In the records below, find the line that contains "left ankle: (419, 571)" and the line that contains "left hip: (770, 292)", then retype exactly those two lines and every line between them.
^^^^^^^^
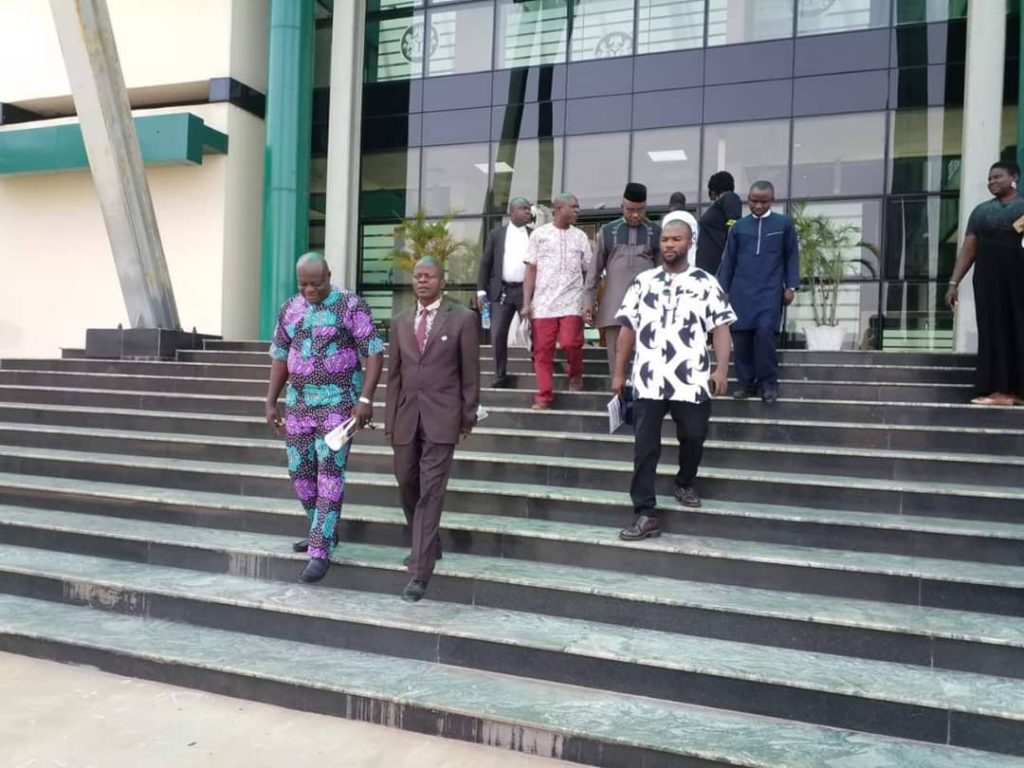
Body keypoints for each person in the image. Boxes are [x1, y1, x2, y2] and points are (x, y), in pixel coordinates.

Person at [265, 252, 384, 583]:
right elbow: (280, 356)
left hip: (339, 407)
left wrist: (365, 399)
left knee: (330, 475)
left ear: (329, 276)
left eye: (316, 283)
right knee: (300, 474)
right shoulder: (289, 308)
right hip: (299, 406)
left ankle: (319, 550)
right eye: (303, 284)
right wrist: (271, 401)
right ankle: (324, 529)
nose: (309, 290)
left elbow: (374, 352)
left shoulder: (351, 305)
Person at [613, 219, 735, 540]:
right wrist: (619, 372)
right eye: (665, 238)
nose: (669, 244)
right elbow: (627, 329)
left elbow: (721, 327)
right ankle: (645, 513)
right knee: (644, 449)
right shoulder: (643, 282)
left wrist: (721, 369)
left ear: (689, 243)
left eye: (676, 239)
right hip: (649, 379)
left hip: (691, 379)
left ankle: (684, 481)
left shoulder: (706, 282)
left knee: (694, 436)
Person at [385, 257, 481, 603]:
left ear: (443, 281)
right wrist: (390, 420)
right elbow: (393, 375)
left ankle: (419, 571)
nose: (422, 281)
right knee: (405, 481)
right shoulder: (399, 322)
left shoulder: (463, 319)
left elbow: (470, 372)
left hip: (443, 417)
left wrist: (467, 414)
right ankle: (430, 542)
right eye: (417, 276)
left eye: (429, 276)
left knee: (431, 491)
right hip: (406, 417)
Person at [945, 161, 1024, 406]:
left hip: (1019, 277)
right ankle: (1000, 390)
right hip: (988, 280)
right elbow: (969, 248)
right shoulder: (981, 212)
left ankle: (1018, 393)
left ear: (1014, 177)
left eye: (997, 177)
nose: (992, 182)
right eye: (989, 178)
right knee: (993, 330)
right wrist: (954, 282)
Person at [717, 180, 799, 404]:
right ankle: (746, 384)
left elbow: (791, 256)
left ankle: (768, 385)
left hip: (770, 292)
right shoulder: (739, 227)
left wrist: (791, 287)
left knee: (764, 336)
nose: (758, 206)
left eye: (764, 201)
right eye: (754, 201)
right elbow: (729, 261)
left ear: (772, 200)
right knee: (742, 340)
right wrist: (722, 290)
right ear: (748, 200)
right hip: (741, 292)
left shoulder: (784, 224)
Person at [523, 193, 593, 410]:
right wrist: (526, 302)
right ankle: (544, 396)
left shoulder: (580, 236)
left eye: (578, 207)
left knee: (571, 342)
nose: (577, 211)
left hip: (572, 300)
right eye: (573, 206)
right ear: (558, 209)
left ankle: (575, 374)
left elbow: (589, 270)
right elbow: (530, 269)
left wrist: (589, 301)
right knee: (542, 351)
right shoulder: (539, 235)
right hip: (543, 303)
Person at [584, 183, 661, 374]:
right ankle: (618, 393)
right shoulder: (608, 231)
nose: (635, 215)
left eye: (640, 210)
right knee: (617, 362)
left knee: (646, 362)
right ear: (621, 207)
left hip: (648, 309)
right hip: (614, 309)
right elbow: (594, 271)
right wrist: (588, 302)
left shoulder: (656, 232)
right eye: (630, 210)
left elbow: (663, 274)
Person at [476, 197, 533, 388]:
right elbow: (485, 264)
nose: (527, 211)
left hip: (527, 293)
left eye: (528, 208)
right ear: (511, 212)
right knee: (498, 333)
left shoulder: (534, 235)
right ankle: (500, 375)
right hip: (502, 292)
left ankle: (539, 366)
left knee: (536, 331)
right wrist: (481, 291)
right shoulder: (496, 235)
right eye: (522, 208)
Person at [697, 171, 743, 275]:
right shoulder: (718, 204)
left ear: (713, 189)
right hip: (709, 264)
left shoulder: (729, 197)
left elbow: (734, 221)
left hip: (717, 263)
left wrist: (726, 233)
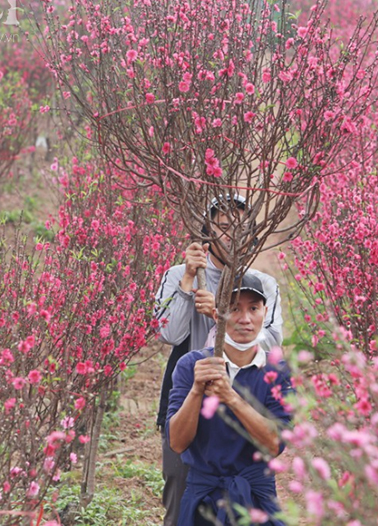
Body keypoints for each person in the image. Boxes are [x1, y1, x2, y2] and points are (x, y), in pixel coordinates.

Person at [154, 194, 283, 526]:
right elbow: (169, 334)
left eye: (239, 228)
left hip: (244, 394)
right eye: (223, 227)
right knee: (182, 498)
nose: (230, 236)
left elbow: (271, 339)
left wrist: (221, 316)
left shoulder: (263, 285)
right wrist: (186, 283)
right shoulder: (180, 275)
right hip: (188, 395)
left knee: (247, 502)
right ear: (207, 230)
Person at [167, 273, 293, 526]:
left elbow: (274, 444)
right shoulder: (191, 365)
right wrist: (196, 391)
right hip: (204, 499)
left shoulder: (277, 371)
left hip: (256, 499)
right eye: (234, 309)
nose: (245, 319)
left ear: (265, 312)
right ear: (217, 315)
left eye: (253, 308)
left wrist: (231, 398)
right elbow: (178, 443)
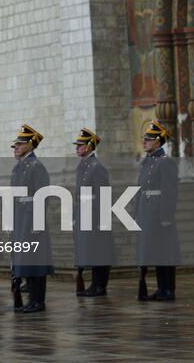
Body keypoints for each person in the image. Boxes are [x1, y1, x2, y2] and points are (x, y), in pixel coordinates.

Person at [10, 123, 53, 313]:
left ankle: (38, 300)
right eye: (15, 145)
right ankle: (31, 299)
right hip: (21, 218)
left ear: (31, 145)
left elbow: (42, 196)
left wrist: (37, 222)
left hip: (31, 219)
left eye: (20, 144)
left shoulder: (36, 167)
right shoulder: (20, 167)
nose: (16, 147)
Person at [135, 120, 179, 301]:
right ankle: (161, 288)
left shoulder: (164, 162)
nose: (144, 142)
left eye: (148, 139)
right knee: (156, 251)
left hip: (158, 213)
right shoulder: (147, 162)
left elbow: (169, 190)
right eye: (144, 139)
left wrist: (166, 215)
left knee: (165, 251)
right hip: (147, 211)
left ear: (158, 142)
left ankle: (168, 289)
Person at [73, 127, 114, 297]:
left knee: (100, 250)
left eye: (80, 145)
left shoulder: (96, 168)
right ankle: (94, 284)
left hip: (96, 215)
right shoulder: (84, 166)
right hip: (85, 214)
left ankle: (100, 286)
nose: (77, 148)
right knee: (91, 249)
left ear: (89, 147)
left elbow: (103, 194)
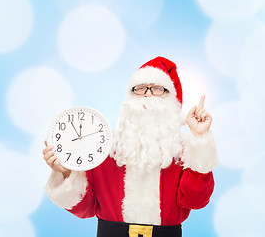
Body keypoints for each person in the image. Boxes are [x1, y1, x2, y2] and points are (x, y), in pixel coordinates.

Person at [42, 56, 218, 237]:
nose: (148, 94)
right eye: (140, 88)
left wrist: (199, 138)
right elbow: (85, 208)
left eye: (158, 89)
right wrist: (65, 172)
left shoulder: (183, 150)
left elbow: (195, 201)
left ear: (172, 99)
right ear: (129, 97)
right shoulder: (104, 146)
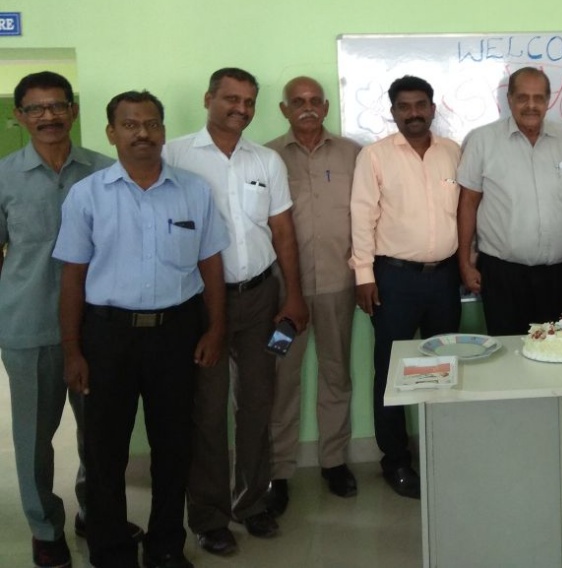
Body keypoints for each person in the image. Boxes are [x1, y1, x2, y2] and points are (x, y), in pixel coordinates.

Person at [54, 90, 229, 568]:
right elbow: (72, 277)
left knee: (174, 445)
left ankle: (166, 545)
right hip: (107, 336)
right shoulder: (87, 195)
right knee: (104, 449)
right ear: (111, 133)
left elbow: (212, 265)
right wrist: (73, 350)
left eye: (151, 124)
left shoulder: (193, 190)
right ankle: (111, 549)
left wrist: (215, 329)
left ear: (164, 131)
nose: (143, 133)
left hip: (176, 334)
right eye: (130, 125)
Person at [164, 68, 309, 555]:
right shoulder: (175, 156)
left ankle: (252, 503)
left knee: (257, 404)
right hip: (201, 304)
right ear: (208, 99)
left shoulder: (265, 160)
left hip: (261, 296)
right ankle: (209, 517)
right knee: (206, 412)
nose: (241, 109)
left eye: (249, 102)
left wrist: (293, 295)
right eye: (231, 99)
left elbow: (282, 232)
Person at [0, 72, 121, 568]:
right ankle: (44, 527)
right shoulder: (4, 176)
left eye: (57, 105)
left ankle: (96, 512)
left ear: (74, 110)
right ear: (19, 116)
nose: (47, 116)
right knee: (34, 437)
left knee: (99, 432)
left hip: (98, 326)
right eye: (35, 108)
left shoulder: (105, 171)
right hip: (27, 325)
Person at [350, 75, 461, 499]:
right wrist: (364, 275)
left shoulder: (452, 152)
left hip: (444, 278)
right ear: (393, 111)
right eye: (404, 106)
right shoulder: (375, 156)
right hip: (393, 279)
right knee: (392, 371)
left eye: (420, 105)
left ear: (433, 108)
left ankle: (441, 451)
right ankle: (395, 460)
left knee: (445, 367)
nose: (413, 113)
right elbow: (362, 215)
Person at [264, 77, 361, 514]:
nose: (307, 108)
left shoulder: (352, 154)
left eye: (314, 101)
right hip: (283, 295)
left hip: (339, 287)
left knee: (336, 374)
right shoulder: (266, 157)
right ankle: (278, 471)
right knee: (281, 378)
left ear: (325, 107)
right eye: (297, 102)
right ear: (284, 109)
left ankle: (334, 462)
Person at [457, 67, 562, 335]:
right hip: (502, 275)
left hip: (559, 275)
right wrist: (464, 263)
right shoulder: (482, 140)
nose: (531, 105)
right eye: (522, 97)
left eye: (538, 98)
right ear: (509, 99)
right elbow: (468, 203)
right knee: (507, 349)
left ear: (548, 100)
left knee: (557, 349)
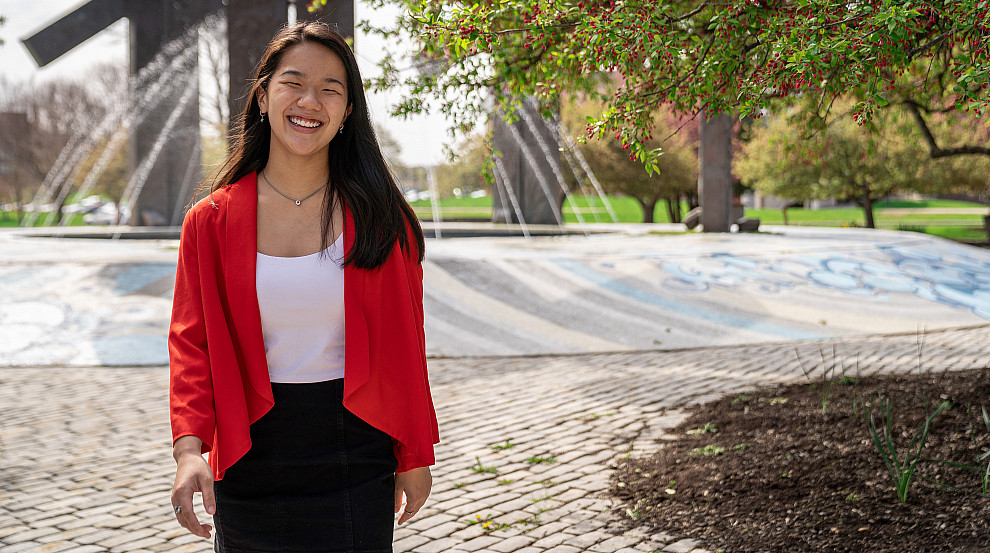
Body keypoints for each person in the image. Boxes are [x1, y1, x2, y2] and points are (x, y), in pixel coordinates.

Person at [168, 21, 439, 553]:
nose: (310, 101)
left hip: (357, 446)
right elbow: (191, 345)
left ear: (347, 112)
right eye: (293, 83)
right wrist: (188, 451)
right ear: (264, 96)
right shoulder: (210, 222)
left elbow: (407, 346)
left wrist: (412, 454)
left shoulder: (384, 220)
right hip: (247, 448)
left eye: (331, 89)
^^^^^^^^
-- ANSWER TO THIS PROBLEM --
left ankle: (419, 571)
nose: (422, 281)
right knee: (405, 481)
right shoulder: (399, 322)
left shoulder: (463, 319)
left elbow: (470, 372)
left hip: (443, 417)
left wrist: (467, 414)
right ankle: (430, 542)
right eye: (417, 276)
left eye: (429, 276)
left knee: (431, 491)
right hip: (406, 417)
Person at [945, 161, 1024, 406]:
left hip: (1019, 277)
right ankle: (1000, 390)
right hip: (988, 280)
right elbow: (969, 248)
right shoulder: (981, 212)
left ankle: (1018, 393)
left ear: (1014, 177)
left eye: (997, 177)
nose: (992, 182)
right eye: (989, 178)
right knee: (993, 330)
right wrist: (954, 282)
Person at [717, 180, 799, 404]:
right ankle: (746, 384)
left elbow: (791, 256)
left ankle: (768, 385)
left hip: (770, 292)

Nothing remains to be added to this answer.